Archive: May 3rd, 2008

Ontological Anthropology

[Research] (05.03.08, 11:28 am)

Communities of practice are difficult to understand. When trying to build a model to represent or simulate some domain, it is necessary to understand both the theory of the domain, and the internal knowledge of its practitioners. The duality of this echoes back to the difference between information and knowledge, theory and practice. There are two types of knowing, knowing-that and knowing-how. When building models to be run by a computer, the first of these is rather easy to encode, but the second is much more problematic. The issue of practice opens a bag of worms that has no explicit or clear solution.

It is this issue of learning the practice of a domain that I am interested in. Much of the theory that comes about attempting to learn and document these domains involves developing layers of abstraction and performing a psychological study (usually through interviews and observation) to learn how the practitioners actually practice. I think this approach is useful, but flawed. I think that a lot may be gained through more anthropological means. In order to understand and model, the analyst must become a practitioner in the domain itself.

One example that I think is relevant in that case is the idea of the artist-programmer, the need for which has been emphasized by Janet Murray, Michael Mateas, Ken Perlin, and Mary Flanagan, among others. This is especially relevant in the games industry, where students coming from one discipline or another are usually taught to interact with the other half, but rarely are artists taught programming or programmers taught art. It is my opinion that this has led to a somewhat conceptual divide, preventing real communication and effective interaction.

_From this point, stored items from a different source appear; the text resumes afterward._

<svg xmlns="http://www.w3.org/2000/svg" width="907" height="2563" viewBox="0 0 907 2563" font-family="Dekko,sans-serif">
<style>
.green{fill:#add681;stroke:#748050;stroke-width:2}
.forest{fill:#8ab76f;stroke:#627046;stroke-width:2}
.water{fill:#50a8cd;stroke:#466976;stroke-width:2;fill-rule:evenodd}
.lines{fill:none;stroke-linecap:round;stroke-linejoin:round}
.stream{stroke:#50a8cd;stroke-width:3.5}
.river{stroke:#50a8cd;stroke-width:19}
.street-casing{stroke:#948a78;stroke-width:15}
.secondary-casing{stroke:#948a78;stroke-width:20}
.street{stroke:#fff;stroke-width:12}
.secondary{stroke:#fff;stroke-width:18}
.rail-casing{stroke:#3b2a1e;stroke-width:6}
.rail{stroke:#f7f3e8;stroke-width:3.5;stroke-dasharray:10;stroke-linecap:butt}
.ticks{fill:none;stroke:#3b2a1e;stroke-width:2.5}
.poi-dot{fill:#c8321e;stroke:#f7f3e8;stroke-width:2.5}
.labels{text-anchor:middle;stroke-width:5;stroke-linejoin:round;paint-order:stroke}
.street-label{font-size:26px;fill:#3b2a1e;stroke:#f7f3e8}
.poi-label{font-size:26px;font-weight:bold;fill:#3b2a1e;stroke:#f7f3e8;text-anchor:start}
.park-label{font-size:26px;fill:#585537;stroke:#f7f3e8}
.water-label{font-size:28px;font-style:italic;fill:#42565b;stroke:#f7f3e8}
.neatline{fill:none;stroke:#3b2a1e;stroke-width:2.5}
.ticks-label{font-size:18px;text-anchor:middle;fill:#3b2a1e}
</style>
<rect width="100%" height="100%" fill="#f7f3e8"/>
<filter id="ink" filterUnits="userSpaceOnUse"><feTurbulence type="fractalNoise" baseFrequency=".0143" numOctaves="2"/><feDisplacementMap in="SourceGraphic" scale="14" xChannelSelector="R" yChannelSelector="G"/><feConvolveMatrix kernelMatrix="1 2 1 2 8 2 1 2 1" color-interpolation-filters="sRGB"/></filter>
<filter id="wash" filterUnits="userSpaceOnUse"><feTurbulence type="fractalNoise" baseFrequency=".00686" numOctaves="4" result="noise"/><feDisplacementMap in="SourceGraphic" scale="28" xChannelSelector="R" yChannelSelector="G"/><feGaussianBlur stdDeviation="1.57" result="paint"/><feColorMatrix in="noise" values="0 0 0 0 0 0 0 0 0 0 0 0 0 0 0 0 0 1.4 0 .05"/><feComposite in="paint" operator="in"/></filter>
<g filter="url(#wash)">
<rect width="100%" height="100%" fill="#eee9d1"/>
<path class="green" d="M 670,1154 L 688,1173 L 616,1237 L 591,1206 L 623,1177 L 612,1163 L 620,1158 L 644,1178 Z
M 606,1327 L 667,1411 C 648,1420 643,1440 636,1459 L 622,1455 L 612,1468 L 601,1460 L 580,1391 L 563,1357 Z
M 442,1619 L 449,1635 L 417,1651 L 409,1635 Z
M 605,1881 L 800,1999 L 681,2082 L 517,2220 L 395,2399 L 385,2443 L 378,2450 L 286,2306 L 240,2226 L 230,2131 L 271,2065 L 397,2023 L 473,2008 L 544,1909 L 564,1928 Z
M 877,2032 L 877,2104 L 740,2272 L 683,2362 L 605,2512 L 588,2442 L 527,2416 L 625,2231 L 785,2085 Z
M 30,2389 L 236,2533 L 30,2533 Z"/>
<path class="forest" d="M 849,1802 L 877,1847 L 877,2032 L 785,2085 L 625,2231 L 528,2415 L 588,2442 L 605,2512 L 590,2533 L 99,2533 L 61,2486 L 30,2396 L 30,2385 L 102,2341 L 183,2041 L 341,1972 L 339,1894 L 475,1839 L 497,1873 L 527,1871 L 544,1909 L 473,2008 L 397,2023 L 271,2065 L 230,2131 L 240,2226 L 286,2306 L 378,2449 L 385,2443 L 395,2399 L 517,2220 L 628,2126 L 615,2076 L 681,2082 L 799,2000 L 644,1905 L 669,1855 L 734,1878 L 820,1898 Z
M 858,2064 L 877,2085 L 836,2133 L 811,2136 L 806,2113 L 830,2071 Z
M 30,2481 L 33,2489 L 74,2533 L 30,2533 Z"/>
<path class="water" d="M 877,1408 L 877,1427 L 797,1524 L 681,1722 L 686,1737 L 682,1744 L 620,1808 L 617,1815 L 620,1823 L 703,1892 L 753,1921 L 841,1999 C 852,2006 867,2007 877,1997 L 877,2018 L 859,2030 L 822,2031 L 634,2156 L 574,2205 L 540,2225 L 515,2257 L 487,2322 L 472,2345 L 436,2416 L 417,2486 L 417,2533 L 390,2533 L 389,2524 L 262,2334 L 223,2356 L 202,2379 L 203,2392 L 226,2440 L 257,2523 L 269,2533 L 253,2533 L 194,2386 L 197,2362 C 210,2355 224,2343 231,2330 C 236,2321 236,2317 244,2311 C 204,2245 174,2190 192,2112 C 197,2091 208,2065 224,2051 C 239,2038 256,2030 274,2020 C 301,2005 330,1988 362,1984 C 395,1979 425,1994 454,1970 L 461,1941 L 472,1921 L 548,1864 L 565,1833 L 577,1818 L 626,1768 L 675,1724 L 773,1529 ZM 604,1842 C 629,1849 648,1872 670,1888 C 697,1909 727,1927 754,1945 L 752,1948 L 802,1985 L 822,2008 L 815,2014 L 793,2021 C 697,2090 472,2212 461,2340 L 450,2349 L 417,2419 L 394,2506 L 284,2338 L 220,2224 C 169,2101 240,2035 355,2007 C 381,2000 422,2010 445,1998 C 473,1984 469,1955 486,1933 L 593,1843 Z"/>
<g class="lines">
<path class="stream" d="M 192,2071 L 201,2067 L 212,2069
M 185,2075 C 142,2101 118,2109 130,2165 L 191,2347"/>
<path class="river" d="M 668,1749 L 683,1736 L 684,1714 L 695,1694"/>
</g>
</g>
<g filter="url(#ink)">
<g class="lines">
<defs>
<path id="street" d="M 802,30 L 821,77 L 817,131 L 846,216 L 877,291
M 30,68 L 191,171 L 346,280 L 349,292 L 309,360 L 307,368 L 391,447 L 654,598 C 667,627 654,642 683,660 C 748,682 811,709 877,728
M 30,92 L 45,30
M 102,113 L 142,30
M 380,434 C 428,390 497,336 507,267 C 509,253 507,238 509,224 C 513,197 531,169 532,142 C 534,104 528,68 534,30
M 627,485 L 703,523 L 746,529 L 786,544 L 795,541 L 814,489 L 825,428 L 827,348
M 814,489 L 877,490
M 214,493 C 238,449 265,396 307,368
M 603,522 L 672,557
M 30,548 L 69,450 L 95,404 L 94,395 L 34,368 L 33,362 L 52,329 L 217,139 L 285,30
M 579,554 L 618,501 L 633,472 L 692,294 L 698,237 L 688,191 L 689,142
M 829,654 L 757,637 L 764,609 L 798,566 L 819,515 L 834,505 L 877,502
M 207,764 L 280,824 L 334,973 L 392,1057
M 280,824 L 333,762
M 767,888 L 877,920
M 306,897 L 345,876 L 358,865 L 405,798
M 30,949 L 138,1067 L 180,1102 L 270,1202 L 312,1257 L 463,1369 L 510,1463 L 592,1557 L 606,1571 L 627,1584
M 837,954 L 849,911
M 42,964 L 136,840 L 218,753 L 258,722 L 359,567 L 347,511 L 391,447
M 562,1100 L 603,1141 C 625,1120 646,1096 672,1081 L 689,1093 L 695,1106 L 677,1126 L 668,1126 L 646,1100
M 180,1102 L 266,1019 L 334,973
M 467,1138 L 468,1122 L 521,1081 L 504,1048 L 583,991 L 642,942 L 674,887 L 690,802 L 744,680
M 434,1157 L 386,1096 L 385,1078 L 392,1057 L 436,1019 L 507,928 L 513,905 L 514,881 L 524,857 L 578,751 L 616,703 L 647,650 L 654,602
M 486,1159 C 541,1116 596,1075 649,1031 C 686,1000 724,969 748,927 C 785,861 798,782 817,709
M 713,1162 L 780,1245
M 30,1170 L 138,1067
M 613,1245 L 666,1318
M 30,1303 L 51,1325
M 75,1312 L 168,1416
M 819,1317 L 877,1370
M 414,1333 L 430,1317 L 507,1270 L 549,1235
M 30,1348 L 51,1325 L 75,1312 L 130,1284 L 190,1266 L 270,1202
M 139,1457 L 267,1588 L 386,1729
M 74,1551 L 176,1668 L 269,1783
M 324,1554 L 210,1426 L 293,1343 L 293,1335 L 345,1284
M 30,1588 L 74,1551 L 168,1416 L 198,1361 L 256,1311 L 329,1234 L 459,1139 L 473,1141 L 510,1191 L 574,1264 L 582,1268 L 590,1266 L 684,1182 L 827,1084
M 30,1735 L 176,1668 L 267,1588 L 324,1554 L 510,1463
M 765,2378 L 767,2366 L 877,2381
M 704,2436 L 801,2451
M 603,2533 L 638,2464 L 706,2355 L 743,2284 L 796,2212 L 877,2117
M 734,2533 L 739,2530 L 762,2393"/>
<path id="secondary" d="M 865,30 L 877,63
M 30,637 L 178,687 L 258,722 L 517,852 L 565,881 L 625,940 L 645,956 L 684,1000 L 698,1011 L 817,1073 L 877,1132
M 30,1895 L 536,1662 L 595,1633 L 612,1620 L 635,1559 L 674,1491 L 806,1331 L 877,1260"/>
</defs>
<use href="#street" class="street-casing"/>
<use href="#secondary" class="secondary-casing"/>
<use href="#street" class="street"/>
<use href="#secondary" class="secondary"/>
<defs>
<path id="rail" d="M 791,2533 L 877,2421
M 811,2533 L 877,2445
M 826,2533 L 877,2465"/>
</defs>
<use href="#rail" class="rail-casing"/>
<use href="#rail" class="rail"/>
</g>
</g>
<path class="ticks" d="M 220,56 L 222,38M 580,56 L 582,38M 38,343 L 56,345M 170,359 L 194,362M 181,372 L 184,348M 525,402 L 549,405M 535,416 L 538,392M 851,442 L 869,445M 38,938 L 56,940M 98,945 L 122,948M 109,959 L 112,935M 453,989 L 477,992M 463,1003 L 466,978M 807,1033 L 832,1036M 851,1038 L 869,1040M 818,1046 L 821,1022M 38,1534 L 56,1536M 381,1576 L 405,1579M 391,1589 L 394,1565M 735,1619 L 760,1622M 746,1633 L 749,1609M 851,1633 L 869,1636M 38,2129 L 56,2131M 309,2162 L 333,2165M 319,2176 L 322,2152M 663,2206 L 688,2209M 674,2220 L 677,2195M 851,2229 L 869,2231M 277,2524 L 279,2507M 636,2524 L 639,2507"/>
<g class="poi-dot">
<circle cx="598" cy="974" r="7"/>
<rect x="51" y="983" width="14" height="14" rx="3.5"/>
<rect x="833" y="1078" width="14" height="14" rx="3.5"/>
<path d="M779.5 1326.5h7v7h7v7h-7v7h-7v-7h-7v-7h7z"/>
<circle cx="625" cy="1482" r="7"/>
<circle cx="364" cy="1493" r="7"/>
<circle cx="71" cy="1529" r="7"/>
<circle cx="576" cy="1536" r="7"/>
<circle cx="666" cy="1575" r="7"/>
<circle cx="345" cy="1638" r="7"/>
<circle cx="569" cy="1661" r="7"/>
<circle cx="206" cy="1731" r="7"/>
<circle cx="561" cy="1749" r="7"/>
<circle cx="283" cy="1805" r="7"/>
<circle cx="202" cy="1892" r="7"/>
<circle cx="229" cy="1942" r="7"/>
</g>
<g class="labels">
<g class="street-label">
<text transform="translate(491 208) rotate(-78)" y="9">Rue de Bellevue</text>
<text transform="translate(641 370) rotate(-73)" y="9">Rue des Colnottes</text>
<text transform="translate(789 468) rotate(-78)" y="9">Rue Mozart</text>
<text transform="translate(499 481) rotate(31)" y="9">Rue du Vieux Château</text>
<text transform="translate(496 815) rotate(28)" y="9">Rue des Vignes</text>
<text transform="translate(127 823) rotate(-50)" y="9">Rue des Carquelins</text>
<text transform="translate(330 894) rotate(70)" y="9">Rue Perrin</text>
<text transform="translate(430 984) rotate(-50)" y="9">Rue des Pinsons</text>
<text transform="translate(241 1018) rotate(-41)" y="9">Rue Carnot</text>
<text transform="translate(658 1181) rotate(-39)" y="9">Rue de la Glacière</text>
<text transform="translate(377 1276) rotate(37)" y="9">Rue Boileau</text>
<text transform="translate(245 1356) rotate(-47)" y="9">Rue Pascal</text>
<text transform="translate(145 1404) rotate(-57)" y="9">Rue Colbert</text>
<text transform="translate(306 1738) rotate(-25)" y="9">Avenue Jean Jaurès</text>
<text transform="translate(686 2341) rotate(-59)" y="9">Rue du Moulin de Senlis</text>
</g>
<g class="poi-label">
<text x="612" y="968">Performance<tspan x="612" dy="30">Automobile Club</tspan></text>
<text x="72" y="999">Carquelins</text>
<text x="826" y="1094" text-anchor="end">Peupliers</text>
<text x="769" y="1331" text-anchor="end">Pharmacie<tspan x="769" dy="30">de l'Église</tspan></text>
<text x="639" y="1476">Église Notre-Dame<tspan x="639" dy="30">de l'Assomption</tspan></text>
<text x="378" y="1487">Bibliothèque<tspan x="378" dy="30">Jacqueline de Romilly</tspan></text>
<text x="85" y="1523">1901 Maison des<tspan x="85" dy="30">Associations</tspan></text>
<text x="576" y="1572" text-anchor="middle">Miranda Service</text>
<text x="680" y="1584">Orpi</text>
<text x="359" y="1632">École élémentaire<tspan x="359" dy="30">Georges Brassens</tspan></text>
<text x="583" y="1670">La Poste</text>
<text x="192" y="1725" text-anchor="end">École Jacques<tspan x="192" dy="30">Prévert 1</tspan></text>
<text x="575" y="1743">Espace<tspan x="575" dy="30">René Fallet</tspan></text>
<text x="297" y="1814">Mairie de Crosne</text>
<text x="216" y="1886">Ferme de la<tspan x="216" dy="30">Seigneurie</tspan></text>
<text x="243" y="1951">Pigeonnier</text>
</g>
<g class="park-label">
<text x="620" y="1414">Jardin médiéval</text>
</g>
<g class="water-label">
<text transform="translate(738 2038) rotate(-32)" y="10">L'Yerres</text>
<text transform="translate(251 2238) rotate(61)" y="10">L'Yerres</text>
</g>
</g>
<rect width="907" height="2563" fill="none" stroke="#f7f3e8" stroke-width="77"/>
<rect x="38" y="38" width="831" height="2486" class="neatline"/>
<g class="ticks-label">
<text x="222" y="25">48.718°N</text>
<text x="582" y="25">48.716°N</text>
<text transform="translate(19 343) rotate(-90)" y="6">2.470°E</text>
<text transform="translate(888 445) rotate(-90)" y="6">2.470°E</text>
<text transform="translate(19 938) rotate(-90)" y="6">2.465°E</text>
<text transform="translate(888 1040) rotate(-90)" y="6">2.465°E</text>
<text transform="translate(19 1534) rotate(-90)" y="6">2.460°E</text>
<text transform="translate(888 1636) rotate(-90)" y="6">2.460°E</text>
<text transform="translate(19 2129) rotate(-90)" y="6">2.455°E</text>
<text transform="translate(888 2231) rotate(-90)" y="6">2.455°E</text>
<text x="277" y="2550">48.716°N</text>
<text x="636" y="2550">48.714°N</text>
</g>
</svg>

Additionally, many communities of practice are often influenced only in limited ways by theory. They might develop a consistent framework of practice that may be interpreted as theory, but the practice may not have been informed by theory in the first place. Even in disciplines where all there is is theory, issues of practice become very important. An example of this is in the InTEL project, where we have developed a model of Statics in general, but more specifically, we have developed a model of one means of practicing it, originating from the instructors who we have been working with. This suggests that, in practice, there is no theory. Theory is what one might call a derivative model.

This idea actually makes a lot of sense when compared against a lot of critiques of classical AI. Dreyfus in particular emphasizes that human reasoning is all pattern recognition, and in essence, is all practice. He argues that theory enters the picture when a novice first begins to learn a skill, and is no longer referenced afterwards. I do not agree completely with his argument, but the idea of focusing on practice has merit. This may be used as a critique of models that examine theory in whole, but that does not mean that models are worthless. One may still build models of practice.

This introduces another dimension, though. If one cannot model theory in general, then one must model practice. However, practice is an individual phenomenon. No two practitioners in a domain will have the same approach to ideas and problem solving. As a result, modeling is a fundamentally creative act.